## Alıntı metin
──────

İnşaatta buldum seni. Ellere vermem seni..

0
1388

Eski dönemleriydi Türkiye’nin.(1980 darbesi sonrası ) Doğunun gürbüz ve yanık sesli gençleri büyük şehirlere ekmek kazanmak için gelir, hızlı büyüyen inşaat sektöründe beden işçisi olarak çalışırlardı. İnşaat işçiliği az geliri ve bedensel olarak çok yorucu bir iş olmasına karşın en kolay girilebilen işti. Sigortasız,hiç bir sosyal imkanı ve istikrarı olmayan bir kazanç kapısı..

1980 li yıllarda inşaat sektörünün en dinamik emek gücünü doğudan göç edip gelen genç vatandaşlarımız oluşturuyordu ( ki bugünde değişmedi bu durum ) İşte bu emekçi kardeşlerimiz çalışırken gerek memleket,gerek yar, gerekse yar hasretinden doğunun o özel uzun havalarını okurlardı. Hasretle ve içten okunan o türküler,orada çalışan diğer emekçilerinde yüreğini kabartır, türkülere hep beraber eşlik ederlerdi.

──────

## Listelenen kayıtlar
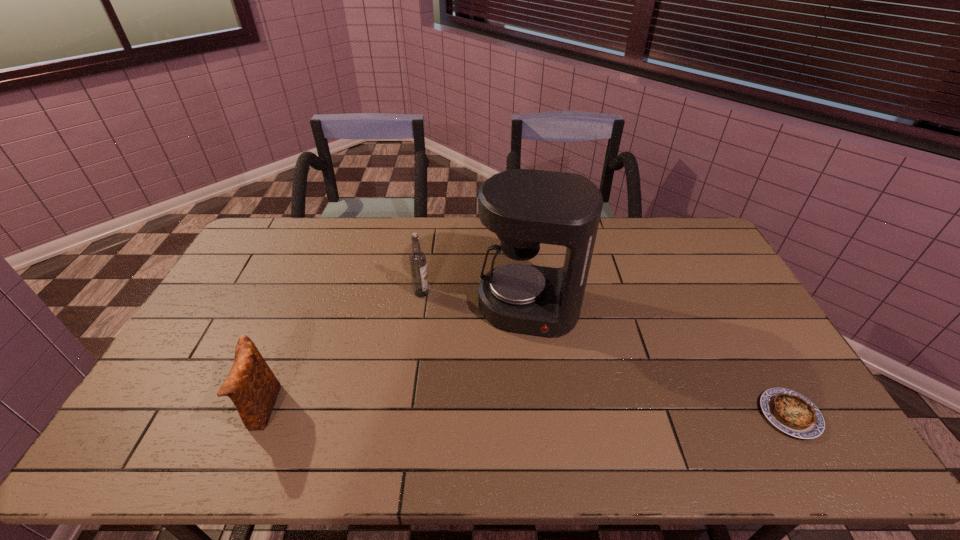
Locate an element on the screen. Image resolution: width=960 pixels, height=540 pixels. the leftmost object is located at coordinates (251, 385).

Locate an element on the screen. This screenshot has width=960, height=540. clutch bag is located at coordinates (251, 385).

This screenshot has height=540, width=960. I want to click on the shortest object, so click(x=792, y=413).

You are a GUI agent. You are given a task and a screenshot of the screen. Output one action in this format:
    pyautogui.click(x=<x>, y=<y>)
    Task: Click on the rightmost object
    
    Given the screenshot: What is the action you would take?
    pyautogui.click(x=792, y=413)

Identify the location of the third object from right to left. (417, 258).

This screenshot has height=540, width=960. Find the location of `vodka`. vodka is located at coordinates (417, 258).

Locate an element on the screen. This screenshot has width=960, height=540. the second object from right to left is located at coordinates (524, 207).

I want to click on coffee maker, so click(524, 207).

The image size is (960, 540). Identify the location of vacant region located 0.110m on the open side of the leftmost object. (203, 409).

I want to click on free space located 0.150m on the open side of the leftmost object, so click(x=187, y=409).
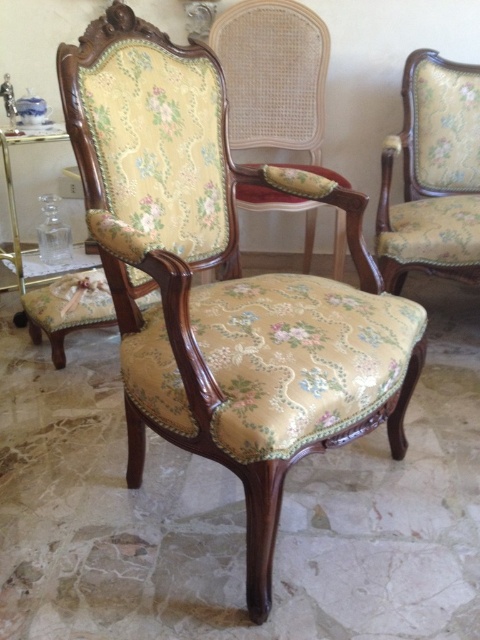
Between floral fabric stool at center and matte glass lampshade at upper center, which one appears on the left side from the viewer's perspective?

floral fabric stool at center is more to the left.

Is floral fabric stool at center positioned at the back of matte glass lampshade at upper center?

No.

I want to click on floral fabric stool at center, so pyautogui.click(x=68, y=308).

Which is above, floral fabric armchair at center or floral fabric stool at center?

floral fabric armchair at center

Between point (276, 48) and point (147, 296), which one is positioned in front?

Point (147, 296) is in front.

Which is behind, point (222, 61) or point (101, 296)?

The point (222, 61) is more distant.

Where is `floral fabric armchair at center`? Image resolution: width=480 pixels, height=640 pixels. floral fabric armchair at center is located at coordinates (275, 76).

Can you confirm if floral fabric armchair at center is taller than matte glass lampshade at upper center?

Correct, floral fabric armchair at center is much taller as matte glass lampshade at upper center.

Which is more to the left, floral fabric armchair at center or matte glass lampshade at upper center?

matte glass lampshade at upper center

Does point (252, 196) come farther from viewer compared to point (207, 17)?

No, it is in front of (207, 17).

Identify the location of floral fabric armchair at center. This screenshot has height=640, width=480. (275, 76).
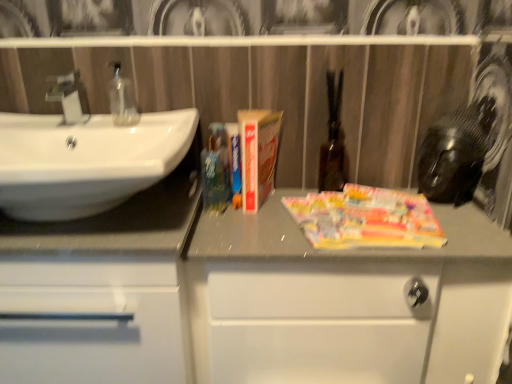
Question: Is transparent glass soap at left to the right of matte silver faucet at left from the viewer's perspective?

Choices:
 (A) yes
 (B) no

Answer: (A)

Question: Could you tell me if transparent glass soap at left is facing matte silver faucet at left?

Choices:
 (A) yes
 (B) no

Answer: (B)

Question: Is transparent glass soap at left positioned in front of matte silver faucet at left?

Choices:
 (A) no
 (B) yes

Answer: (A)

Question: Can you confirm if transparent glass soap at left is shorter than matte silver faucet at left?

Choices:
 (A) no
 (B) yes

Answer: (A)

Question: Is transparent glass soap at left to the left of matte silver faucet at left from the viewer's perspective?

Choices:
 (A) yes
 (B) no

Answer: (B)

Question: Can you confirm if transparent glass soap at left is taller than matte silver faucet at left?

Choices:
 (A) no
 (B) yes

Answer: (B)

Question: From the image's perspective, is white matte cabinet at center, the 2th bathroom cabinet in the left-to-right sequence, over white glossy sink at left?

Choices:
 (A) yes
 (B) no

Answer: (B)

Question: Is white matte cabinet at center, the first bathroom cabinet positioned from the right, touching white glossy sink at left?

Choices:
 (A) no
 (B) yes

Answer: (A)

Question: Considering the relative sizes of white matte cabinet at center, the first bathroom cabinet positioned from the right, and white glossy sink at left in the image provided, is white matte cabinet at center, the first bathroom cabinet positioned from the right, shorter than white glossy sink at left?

──────

## Yönergeler
a - Kayıtlarda "Question: Is transparent glass soap at left to the left" ifadesini içeren satırdan kayıtların sonuna kadar, iki uç da dahil olmak üzere, uzanan satırları "No" ve "Satır" sütunlarından oluşan bir Markdown tablosuna dönüştür. Boş satırları tabloya alma.
b - İnşaat işçileriyle ilgili metni kaldığı yerden sürdür.
Kayıtların inşaat işçileriyle ilgili metinle hiçbir bağlantısı yoktur.

## Görev sonuçları
a -
| No | Satır |
|---|---|
| 1 | Question: Is transparent glass soap at left to the left of matte silver faucet at left from the viewer's perspective? |
| 2 | Choices: |
| 3 |  (A) yes |
| 4 |  (B) no |
| 5 | Answer: (B) |
| 6 | Question: Can you confirm if transparent glass soap at left is taller than matte silver faucet at left? |
| 7 | Choices: |
| 8 |  (A) no |
| 9 |  (B) yes |
| 10 | Answer: (B) |
| 11 | Question: From the image's perspective, is white matte cabinet at center, the 2th bathroom cabinet in the left-to-right sequence, over white glossy sink at left? |
| 12 | Choices: |
| 13 |  (A) yes |
| 14 |  (B) no |
| 15 | Answer: (B) |
| 16 | Question: Is white matte cabinet at center, the first bathroom cabinet positioned from the right, touching white glossy sink at left? |
| 17 | Choices: |
| 18 |  (A) no |
| 19 |  (B) yes |
| 20 | Answer: (A) |
| 21 | Question: Considering the relative sizes of white matte cabinet at center, the first bathroom cabinet positioned from the right, and white glossy sink at left in the image provided, is white matte cabinet at center, the first bathroom cabinet positioned from the right, shorter than white glossy sink at left? |

b -
Bugün inşaat ve türkü kelimesine bir kelime daha ekleyin desem size, aklınıza ilk gelecek isim şüphesiz İbrahim Tatlıses olur. Tatlıses bu konuda bir ekoldür gerçekten. Şöhreti, inşaatlarda çalışırken söylediği türkülerle yakalayan Tatlıses,bu manada belki binlerce yanık sesli genci, zamanın kaset piyasasında tekel olan Unkapanı’na yönlendirmişti.

Doğulu vatandaşların sesi zaten doğuştan güçlü ve yanıktır bunu herkes bilir. Kimi acı yemelerinden kimisi de genetik olduğunu iddia eder bu Allah vergisi yeteneğin.( Ben ikisine de bağlıyorum ) E tabi sesi her güzel olan gencin sanatçı ve şarkıcı olması mümkün olmayacağı için ekstra donanımlar da gerekli olmaya başladı. Öncelikle tıp önemliydi. Yakışıklı olmak mühim bir mesele oldu. Çünkü Televizyon denilen cihaz sesi görsellikle birlikte sunuyordu. Bunun dışında kişisel bir karizmasıda olmalıydı. Zaman içinde kendini pazarlamayı çabuk öğrenen ve halkın istediği gibi davranabilecek bir karakter olmalıydı. İşte İbrahim Tatlıses bunların %90 nı kendinde barındırmayı başardı.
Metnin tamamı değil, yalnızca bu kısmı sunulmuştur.